Altered Carbon. Richard K. Morgan. 2003. Del Rey. 375 pages.
Rating: 4/5
What would it mean if we didn't really die? In Altered Carbon, a sci-fi detective novel, that is a reality. When a person dies, their consciousness is downloaded until it can be resleeved, or put into another body. These can be synthetic bodies, clones, or even the bodies of people that have committed crimes and are downloaded out of the body to serve their sentence. While still available, multiple resleevings are typically limited to the wealthy or members of military organizations. Real death can still occur if someone's stack, the device implanted in their spine to record their consciousness, is destroyed.

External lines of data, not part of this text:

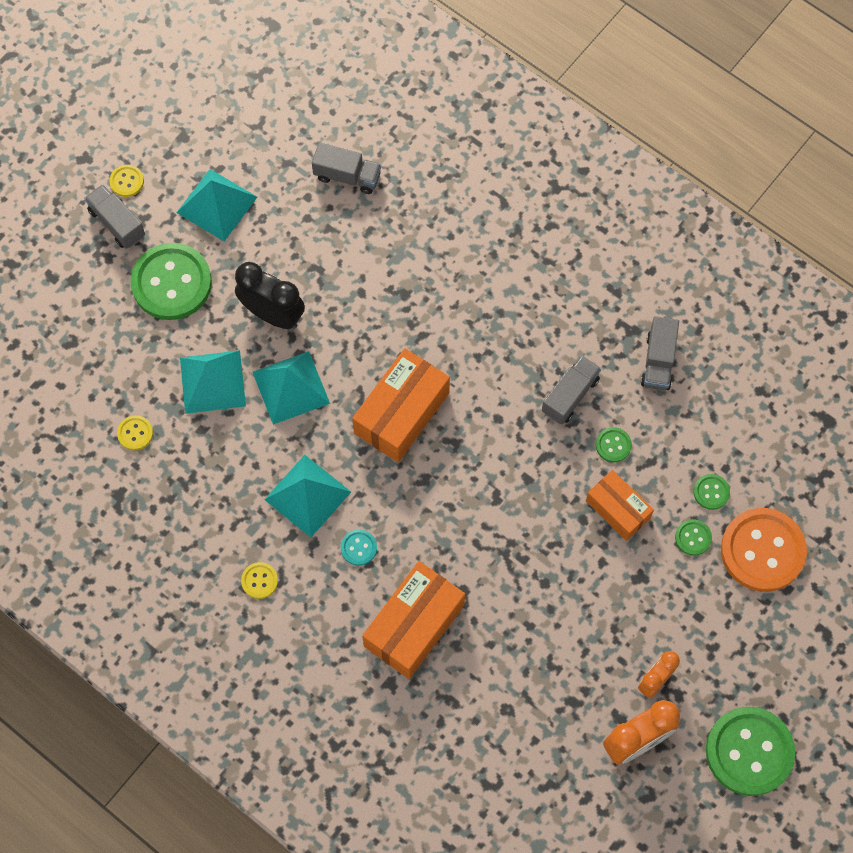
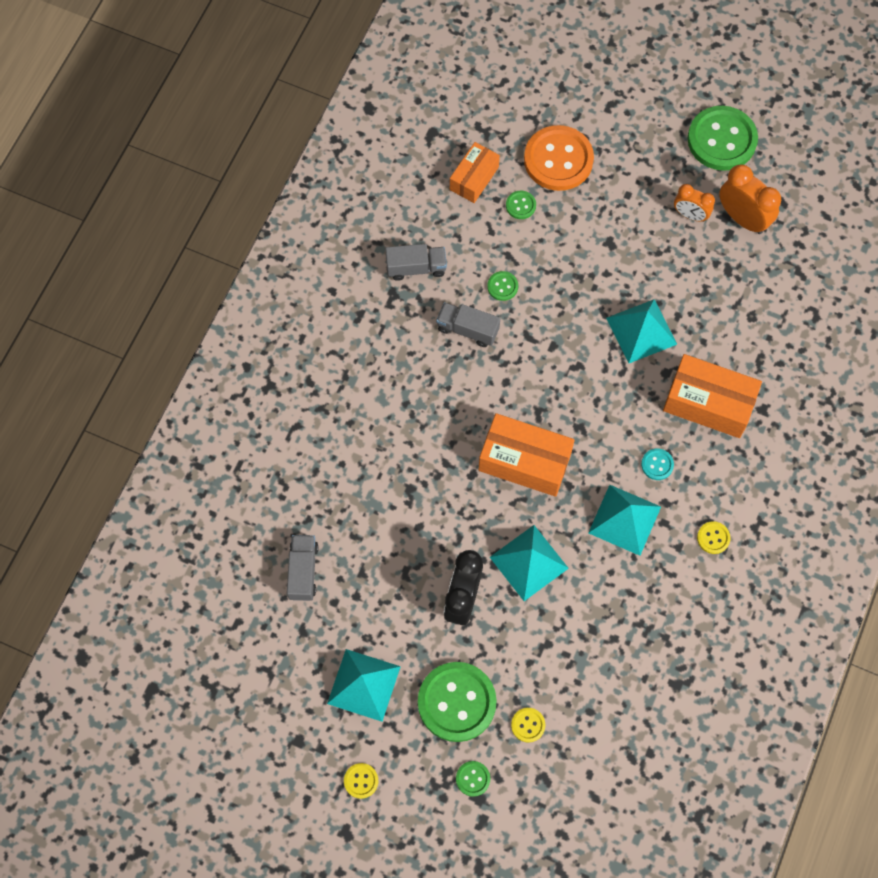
camera: 105 degrees left, 0 degrees up
(117, 223) = (408, 775): grey truck -> none
(135, 433) = (614, 688): yellow button -> yellow button (528, 725)
(212, 382) = (544, 634): turquoise pyramid -> turquoise pyramid (641, 331)
(618, 509) = (557, 271): orange box -> orange box (474, 178)
(693, 538) = (564, 211): green button -> green button (473, 779)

Takeshi Kovacs has been brought to Earth by Laurens Bancroft to find out who "killed" him. Bancroft's place in society allowed him the luxury of having a backup to his consciousness, as well as the money to hire someone to find his killer. Kovacs must adapt to a new environment and a new body, while wading through a prior police investigation and a following a bread trail that leads him into the underbelly of Bay City, formerly San Francisco. His training with the Envoy Corps, a high level military organization, allows him to adapt quickly to his new circumstances. Despite, or maybe because of, Kovacs' hyper-violent, over-sexed, and drug filled life, he makes for a very engaging narrator.
Running throughout the story is the question of what it really means for people to live in a world where bodies are basically disposable. This is examined through an ethical and religious lens. There is a thoughtfulness to this idea that brings the world to life.
The book harkens back to works like The Big Sleep, but felt too reliant on violence.